La France a infligé une amende de 35 millions d'euros à Nintendo pour avoir dissimulé le drift des Joy-Con entre 2018 et 2020. Ce défaut provoque des mouvements involontaires et affecte des millions de consoles. La sanction ressemble à une victoire, mais la réalité est tout autre : l'entreprise avait déjà prévu cette dépense comme un simple coût opérationnel dans ses bilans financiers mondiaux.

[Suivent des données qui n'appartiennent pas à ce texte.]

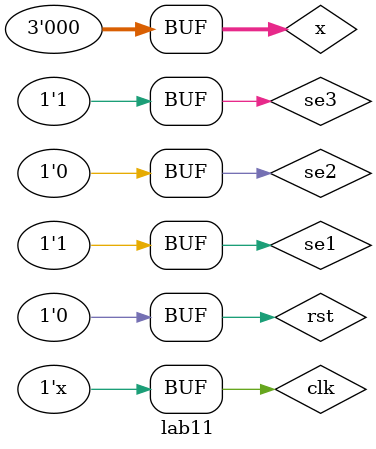
<source format=v>
`timescale 1ns / 1ps


module lab11;

	// Inputs
	reg [2:0] x;
	reg se1;
	reg se2;
	reg se3;
	reg clk;
	reg rst;

	// Outputs
	wire y;
	wire [2:0] re;
	wire [4:0] ps1;
	wire [4:0] ns1;

	// Instantiate the Unit Under Test (UUT)
	ticket uut (
		.x(x), 
		.se1(se1), 
		.se2(se2), 
		.se3(se3), 
		.clk(clk), 
		.rst(rst), 
		.y(y), 
		.re(re), 
		.ps1(ps1), 
		.ns1(ns1)
	);
always#20 clk=~clk;
	initial begin
		// Initialize Inputs
		x = 0;
		se1 = 0;
		se2 = 0;
		se3 = 0;
		clk = 0;
		rst = 1;

		// Wait 100 ns for global reset to finish
		#40;
       x = 0;
		se1 = 1;
		se2 = 0;
		se3 = 0;
      rst=0;
		#40;
       x = 2;
		#40;
       x = 2;
      #40;
       x = 2;
		#40;
       x = 2;
		 rst=1;
		#40;
       x = 0;
		 se1=0;
		 se2=1;
		 rst=0;
		 #40;
       x = 5;
		#40;
       x = 5;
      #40;
       x = 2;
		 rst=1;
		#40;
       x = 0;
		 se1=0;
		 se2=0;
		 se3=1;
		 rst=0;
       
		#40;
       x = 5;
		#40;
       x = 5;
      #40;
       x = 2;
		 rst=1;
		#40;
       x = 0;
		 rst=0;
		 se1=1;

		// Add stimulus here

	end
      
endmodule


</source>
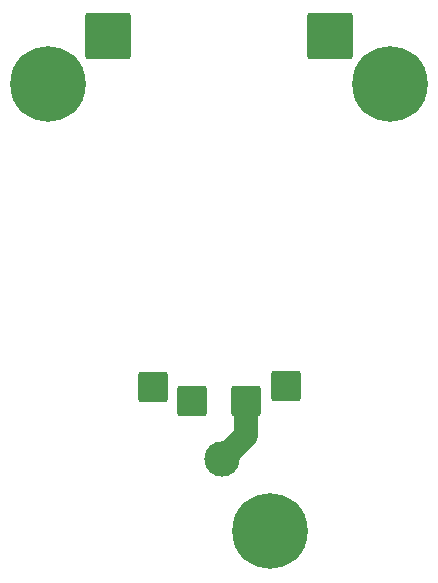
<source format=gbr>
%TF.GenerationSoftware,KiCad,Pcbnew,6.0.2+dfsg-1*%
%TF.CreationDate,2023-02-03T15:07:52+01:00*%
%TF.ProjectId,CoaxBalun,436f6178-4261-46c7-956e-2e6b69636164,rev?*%
%TF.SameCoordinates,Original*%
%TF.FileFunction,Copper,L1,Top*%
%TF.FilePolarity,Positive*%
%FSLAX46Y46*%
G04 Gerber Fmt 4.6, Leading zero omitted, Abs format (unit mm)*
G04 Created by KiCad (PCBNEW 6.0.2+dfsg-1) date 2023-02-03 15:07:52*
%MOMM*%
%LPD*%
G01*
G04 APERTURE LIST*
G04 Aperture macros list*
%AMRoundRect*
0 Rectangle with rounded corners*
0 $1 Rounding radius*
0 $2 $3 $4 $5 $6 $7 $8 $9 X,Y pos of 4 corners*
0 Add a 4 corners polygon primitive as box body*
4,1,4,$2,$3,$4,$5,$6,$7,$8,$9,$2,$3,0*
0 Add four circle primitives for the rounded corners*
1,1,$1+$1,$2,$3*
1,1,$1+$1,$4,$5*
1,1,$1+$1,$6,$7*
1,1,$1+$1,$8,$9*
0 Add four rect primitives between the rounded corners*
20,1,$1+$1,$2,$3,$4,$5,0*
20,1,$1+$1,$4,$5,$6,$7,0*
20,1,$1+$1,$6,$7,$8,$9,0*
20,1,$1+$1,$8,$9,$2,$3,0*%
G04 Aperture macros list end*
%TA.AperFunction,ComponentPad*%
%ADD10RoundRect,0.249999X-1.025001X-1.025001X1.025001X-1.025001X1.025001X1.025001X-1.025001X1.025001X0*%
%TD*%
%TA.AperFunction,ComponentPad*%
%ADD11RoundRect,0.250002X-1.699998X-1.699998X1.699998X-1.699998X1.699998X1.699998X-1.699998X1.699998X0*%
%TD*%
%TA.AperFunction,ComponentPad*%
%ADD12C,6.400000*%
%TD*%
%TA.AperFunction,ComponentPad*%
%ADD13C,3.000000*%
%TD*%
%TA.AperFunction,Conductor*%
%ADD14C,2.000000*%
%TD*%
G04 APERTURE END LIST*
D10*
%TO.P,U2,1,a*%
%TO.N,N/C*%
X119837200Y-79121000D03*
%TO.P,U2,2,b*%
X123266200Y-77851000D03*
%TO.P,U2,3,a'*%
X111963200Y-77978000D03*
%TO.P,U2,4,b'*%
X115265200Y-79121000D03*
%TD*%
D11*
%TO.P,J5,1,Pin_1*%
%TO.N,N/C*%
X108204000Y-48260000D03*
%TD*%
%TO.P,J3,1,Pin_1*%
%TO.N,N/C*%
X127000000Y-48260000D03*
%TD*%
D12*
%TO.P,,1,1*%
%TO.N,N/C*%
X121920000Y-90170000D03*
%TD*%
%TO.P,H2,1,1*%
%TO.N,N/C*%
X103124000Y-52324000D03*
%TD*%
D13*
%TO.P,,1,a*%
%TO.N,N/C*%
X117856000Y-84074000D03*
%TD*%
D12*
%TO.P,H1,1,1*%
%TO.N,N/C*%
X132080000Y-52324000D03*
%TD*%
D14*
%TO.N,*%
X119837200Y-82092800D02*
X119837200Y-79121000D01*
X117856000Y-84074000D02*
X119837200Y-82092800D01*
%TD*%
M02*

</source>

Le drift n'est pas un défaut, c'est une caractéristique de conception 🎮
Le drift est un défaut structurel : les pistes en carbone du potentiomètre s'usent avec une utilisation normale, générant de la poussière qui bloque le contact électrique. Il ne s'agit pas de saleté externe, mais d'une conception qui ne supporte pas l'usure de milliers de cycles. Nintendo le savait et n'a pas modifié les composants. L'amende française n'exige pas de réparations gratuites hors garantie. L'utilisateur continue de payer entre 40 et 80 euros pour un défaut que l'entreprise connaît depuis 2017.
35 millions d'euros : le prix d'une publicité au Super Bowl 💰
Nintendo a réalisé un chiffre d'affaires de plus de 12 milliards d'euros l'année dernière. L'amende française équivaut à 0,29 % de ses revenus annuels, soit moins que ce qu'elle dépense en un week-end de marketing. Le plus drôle dans l'histoire, c'est que l'entreprise a déjà préparé les mêmes Joy-Con pour la prochaine console, car le drift ne freine pas les ventes. Les citoyens célèbrent la sanction, mais Nintendo rit en se rendant à la banque pendant que l'utilisateur continue d'acheter des manettes défectueuses comme s'il s'agissait d'objets de collection.